SSI administration does not attempt to replicate normal pancreatic physiology, which involves basal insulin secretion to impair hepatic gluconeogenesis and meal-associated insulin spikes to promote uptake into glucose-avid tissues. SSI is a reactive strategy, not a proactive one, and perhaps unsurprisingly, to our knowledge, it has never been shown to prevent hyperglycemia in hospitalized patients, an impression corroborated by a systematic review of the topic between 1964 and 2003.⁷ More recently, one multicenter trial analyzed the effect of adding SSI to oral antihyperglycemic medications in hospitalized diabetics and found no differences in rates of hyperglycemia.⁸ Another study found that 84% of administered SSI doses failed to correct hyperglycemia.⁹

However, does adding basal insulin to SSI raise a patient’s risk of hypoglycemia? When basal insulin is dosed carefully, the answer appears to be no. In a trial in which diabetic long-term care residents who were receiving SSI at baseline were randomized to either continued SSI or basal-bolus insulin, the investigators found that the basal-bolus group experienced significantly lower average blood glucose levels without an increase in adverse glycemic events.¹⁰ Perhaps the most significant milestone to date, however, was the RABBIT 2 multicenter trial, published in 2007, that randomized hospitalized, insulin-naïve diabetics to either a weight-based regimen of basal and prandial insulin or SSI only.¹¹ Rates of hypoglycemia and length of stay did not differ between the groups, and 66% of patients receiving basal-prandial insulin achieved their glycemic control target as opposed to just 38% of patients in the SSI-only group. The SSI group also required more total insulin. A weight-based, basal-bolus strategy was later proven to be similarly effective, without causing severe hypoglycemia, for patients undergoing surgery who could not maintain consistent oral alimentation.¹² Basal-bolus insulin was associated with fewer surgical complications, and it produced a cost savings of $751 per day as determined by a post hoc comparative effectiveness study.¹³

Prolonged use of SSI as monotherapy may be not only ineffective but also harmful. Clearly, the absence of basal insulin will harm type 1 diabetics, who need basal insulin to prevent diabetic ketoacidosis. However, even for type 2 diabetics and nondiabetics, hyperglycemia has been established as a marker for adverse outcomes among hospitalized patients,¹⁴ and SSI monotherapy has been associated with a three-fold higher risk of hyperglycemia compared with the use of a sliding scale plus other forms of insulin.¹⁵ At least one other study has also linked this practice with a significantly increased length of stay compared with patients who were receiving insulin proactively.¹⁶ We believe that the potential for harm is difficult to disregard, especially because safer alternatives are available. Ultimately, it can be stated that in hospitalized patients with persistent hyperglycemia who require insulin, SSI alone should not be the preferred treatment choice regardless of whether the patient carries a known diagnosis of diabetes mellitus or has used insulin previously.

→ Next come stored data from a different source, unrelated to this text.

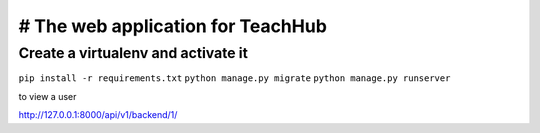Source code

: # The web application for TeachHub
====================================

Create a virtualenv and activate it
-----------------------------------

``pip install -r requirements.txt``
``python manage.py migrate``
``python manage.py runserver``

to view a user 

http://127.0.0.1:8000/api/v1/backend/1/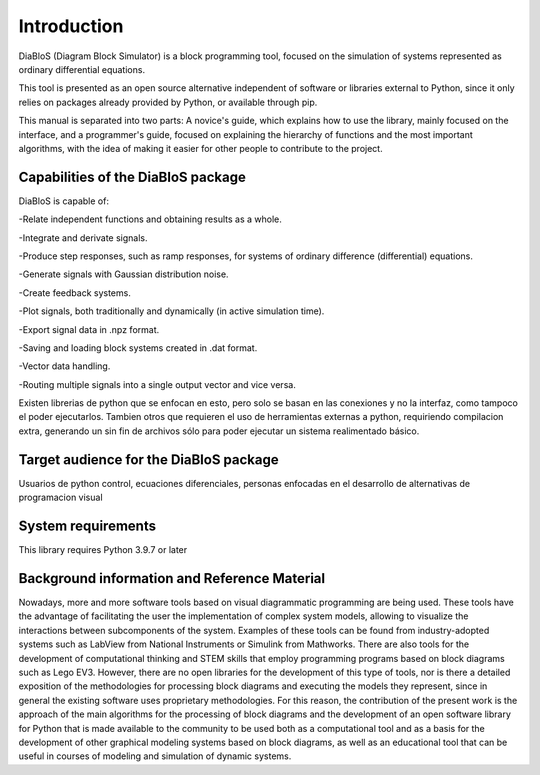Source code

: Introduction
============

DiaBloS (Diagram Block Simulator) is a block programming tool, focused on the simulation of systems represented as
ordinary differential equations.

This tool is presented as an open source alternative independent of software or libraries external to Python, since it
only relies on packages already provided by Python, or available through pip.

This manual is separated into two parts: A novice's guide, which explains how to use the library, mainly focused on the
interface, and a programmer's guide, focused on explaining the hierarchy of functions and the most important algorithms,
with the idea of making it easier for other people to contribute to the project.

Capabilities of the DiaBloS package
-----------------------------------

DiaBloS is capable of:

-Relate independent functions and obtaining results as a whole.

-Integrate and derivate signals.

-Produce step responses, such as ramp responses, for systems of ordinary difference (differential) equations.

-Generate signals with Gaussian distribution noise.

-Create feedback systems.

-Plot signals, both traditionally and dynamically (in active simulation time).

-Export signal data in .npz format.

-Saving and loading block systems created in .dat format.

-Vector data handling.

-Routing multiple signals into a single output vector and vice versa.

Existen librerias de python que se enfocan en esto, pero solo se basan en las conexiones y no la interfaz, como tampoco
el poder ejecutarlos. Tambien otros que requieren el uso de herramientas externas a python, requiriendo compilacion
extra, generando un sin fin de archivos sólo para poder ejecutar un sistema realimentado básico.

Target audience for the DiaBloS package
---------------------------------------

Usuarios de python
control, ecuaciones diferenciales, personas enfocadas en el desarrollo de alternativas de programacion visual

System requirements
-------------------

This library requires Python 3.9.7 or later

Background information and Reference Material
---------------------------------------------

Nowadays, more and more software tools based on visual diagrammatic programming are being used. These tools have the
advantage of facilitating the user the implementation of complex system models, allowing to visualize the interactions
between subcomponents of the system. Examples of these tools can be found from industry-adopted systems such as LabView
from National Instruments or Simulink from Mathworks. There are also tools for the development of computational thinking
and STEM skills that employ programming programs based on block diagrams such as Lego EV3. However, there are no open
libraries for the development of this type of tools, nor is there a detailed exposition of the methodologies for
processing block diagrams and executing the models they represent, since in general the existing software uses
proprietary methodologies. For this reason, the contribution of the present work is the approach of the main algorithms
for the processing of block diagrams and the development of an open software library for Python that is made available
to the community to be used both as a computational tool and as a basis for the development of other graphical modeling
systems based on block diagrams, as well as an educational tool that can be useful in courses of modeling and simulation
of dynamic systems.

As discussed above, there is no known clinical scenario in which SSI as monotherapy has been proven to be effective; however, the use of SSI as monotherapy as a short-term approach has not been well studied. Hospitalized patients who are at risk for adverse glycemic events should be monitored with periodic finger-stick blood glucose draws per guidelines, and in the first 24 hours, it may be reasonable to withhold basal insulin for insulin-naive patients, particularly if the medication reconciliation or other key components of the history are in doubt, or if there are risk factors for hypoglycemia such as a history of bariatric surgery. The amount of insulin received in the first 24 hours of such monitoring may inform subsequent insulin dosing, but this method of “dose finding” has not been validated in the literature.